Actually the whole sister city situation reeks of impropriety. Shouldn’t your sister’s sister be your sister (or yourself)?
But that’s not the way it works with cities - Puerto Vallarta and Santa Barbara are sisters; Santa Barbara and Yalta are sisters; and Puerto Vallarta and Hyde Park, Illinois are sisters; but, Santa Barbara and Hyde Park are not sisters; and neither are Yalta and Puerto Vallarta. Hmm.
And not all sisters are treated equally. Bud Bottoms, sculptor and father of famous actors, created the Dolphin Statue in front of the wharf that is shown in all the postcards. He also made similar fountains for our sisters in Toba, Yalta, and Puerto Vallarta. Our other sisters got none.

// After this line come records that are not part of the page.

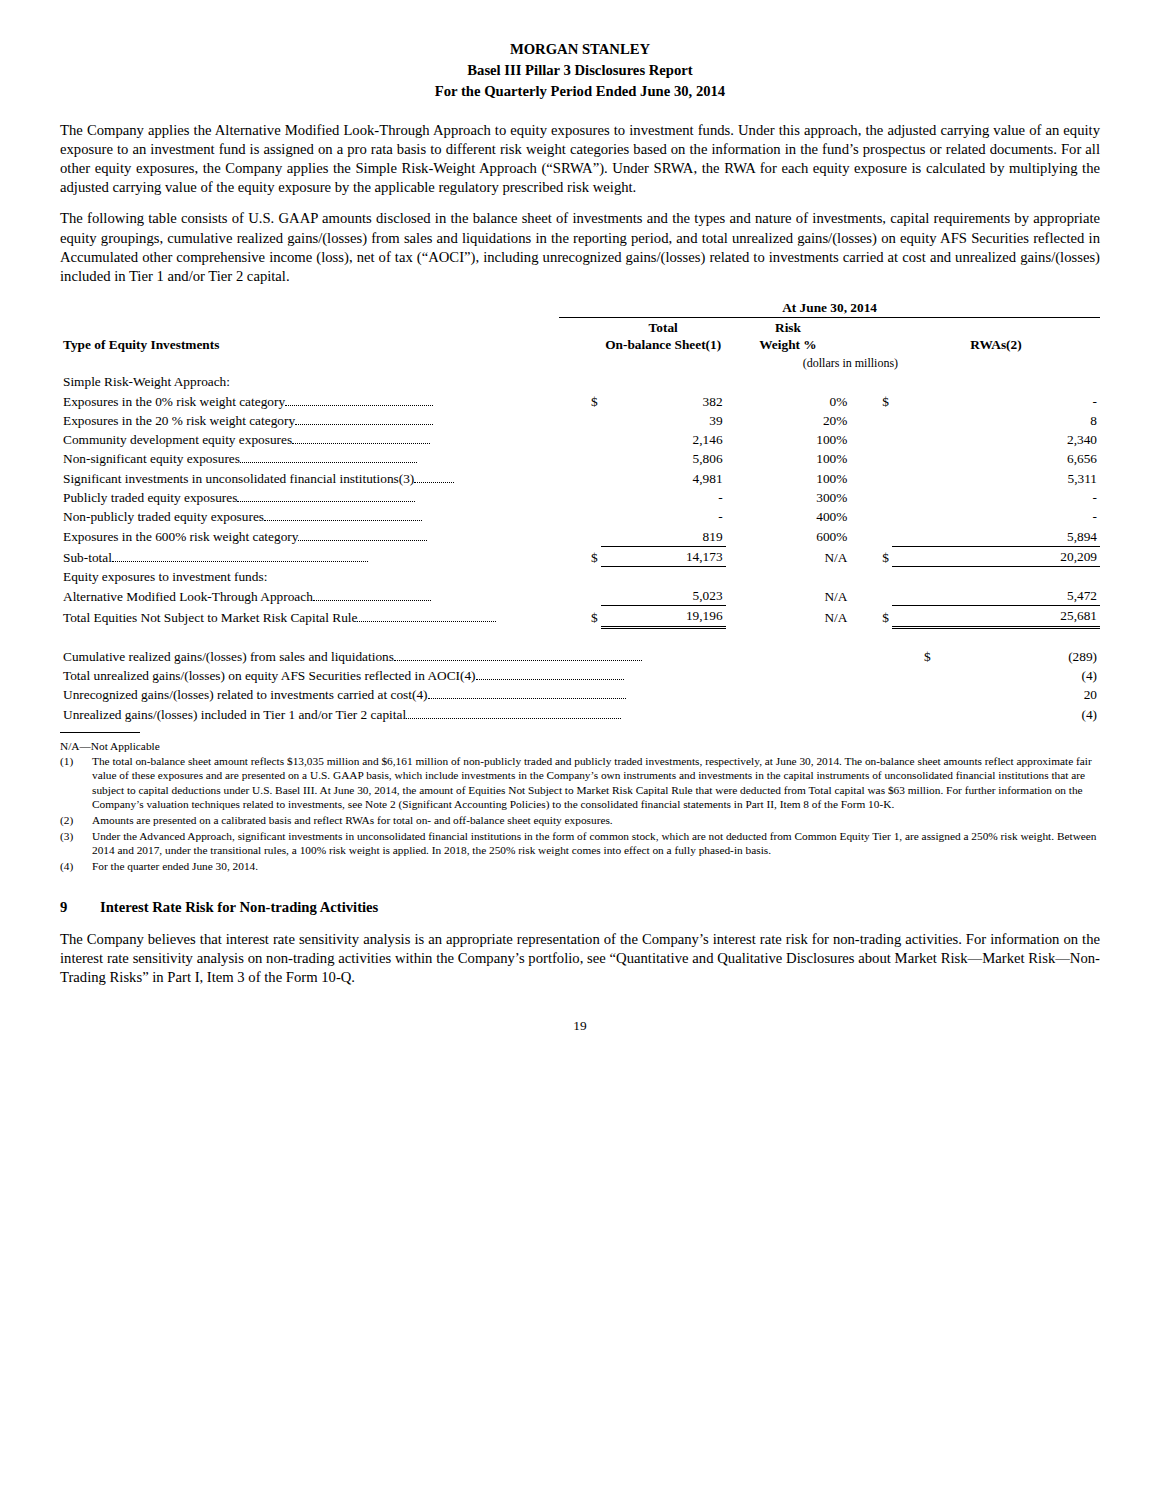MORGAN STANLEY
Basel III Pillar 3 Disclosures Report
For the Quarterly Period Ended June 30, 2014
The Company applies the Alternative Modified Look-Through Approach to equity exposures to investment funds. Under this approach, the adjusted carrying value of an equity exposure to an investment fund is assigned on a pro rata basis to different risk weight categories based on the information in the fund’s prospectus or related documents. For all other equity exposures, the Company applies the Simple Risk-Weight Approach (“SRWA”). Under SRWA, the RWA for each equity exposure is calculated by multiplying the adjusted carrying value of the equity exposure by the applicable regulatory prescribed risk weight.
The following table consists of U.S. GAAP amounts disclosed in the balance sheet of investments and the types and nature of investments, capital requirements by appropriate equity groupings, cumulative realized gains/(losses) from sales and liquidations in the reporting period, and total unrealized gains/(losses) on equity AFS Securities reflected in Accumulated other comprehensive income (loss), net of tax (“AOCI”), including unrecognized gains/(losses) related to investments carried at cost and unrealized gains/(losses) included in Tier 1 and/or Tier 2 capital.
| | At June 30, 2014 |
| Type of Equity Investments | | Total On-balance Sheet(1) | Risk Weight % | | RWAs(2) |
| | | (dollars in millions) |
| Simple Risk-Weight Approach: | | | | | |
| Exposures in the 0% risk weight category | $ | 382 | 0% | $ | - |
| Exposures in the 20 % risk weight category | | 39 | 20% | | 8 |
| Community development equity exposures | | 2,146 | 100% | | 2,340 |
| Non-significant equity exposures | | 5,806 | 100% | | 6,656 |
| Significant investments in unconsolidated financial institutions(3) | | 4,981 | 100% | | 5,311 |
| Publicly traded equity exposures | | - | 300% | | - |
| Non-publicly traded equity exposures | | - | 400% | | - |
| Exposures in the 600% risk weight category | | 819 | 600% | | 5,894 |
| Sub-total | $ | 14,173 | N/A | $ | 20,209 |
| Equity exposures to investment funds: | | | | | |
| Alternative Modified Look-Through Approach | | 5,023 | N/A | | 5,472 |
| Total Equities Not Subject to Market Risk Capital Rule | $ | 19,196 | N/A | $ | 25,681 |
| Cumulative realized gains/(losses) from sales and liquidations | $ | (289) |
| Total unrealized gains/(losses) on equity AFS Securities reflected in AOCI(4) | | (4) |
| Unrecognized gains/(losses) related to investments carried at cost(4) | | 20 |
| Unrealized gains/(losses) included in Tier 1 and/or Tier 2 capital | | (4) |
N/A—Not Applicable
| (1) | The total on-balance sheet amount reflects $13,035 million and $6,161 million of non-publicly traded and publicly traded investments, respectively, at June 30, 2014. The on-balance sheet amounts reflect approximate fair value of these exposures and are presented on a U.S. GAAP basis, which include investments in the Company’s own instruments and investments in the capital instruments of unconsolidated financial institutions that are subject to capital deductions under U.S. Basel III. At June 30, 2014, the amount of Equities Not Subject to Market Risk Capital Rule that were deducted from Total capital was $63 million. For further information on the Company’s valuation techniques related to investments, see Note 2 (Significant Accounting Policies) to the consolidated financial statements in Part II, Item 8 of the Form 10-K. |
| (2) | Amounts are presented on a calibrated basis and reflect RWAs for total on- and off-balance sheet equity exposures. |
| (3) | Under the Advanced Approach, significant investments in unconsolidated financial institutions in the form of common stock, which are not deducted from Common Equity Tier 1, are assigned a 250% risk weight. Between 2014 and 2017, under the transitional rules, a 100% risk weight is applied. In 2018, the 250% risk weight comes into effect on a fully phased-in basis. |
| (4) | For the quarter ended June 30, 2014. |
9 Interest Rate Risk for Non-trading Activities
The Company believes that interest rate sensitivity analysis is an appropriate representation of the Company’s interest rate risk for non-trading activities. For information on the interest rate sensitivity analysis on non-trading activities within the Company’s portfolio, see “Quantitative and Qualitative Disclosures about Market Risk—Market Risk—Non-Trading Risks” in Part I, Item 3 of the Form 10-Q.
19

If you were wondering about the King Carlos statue, it found a home behind some orange trees on the corner of East Canon Perdido and Anacapa.
Winners winners everywhere, but only one set of tickets to give away. There were 24 winners yesterday. Because 24 is the number of hours in a day (we figured that out from the TV show), and the dog was sleeping, we assigned an hour to each of our winners and spun the globe next to our desk. We stuck our finger into the spinning sphere to see where it stopped. Our finger ended up somewhere near New Orleans. At that moment, the time in Louisiana was 1:30 AM. That rounds to 1 which was the number assigned to Omirideu, who is the winner of the festival movie ticket 4-pack!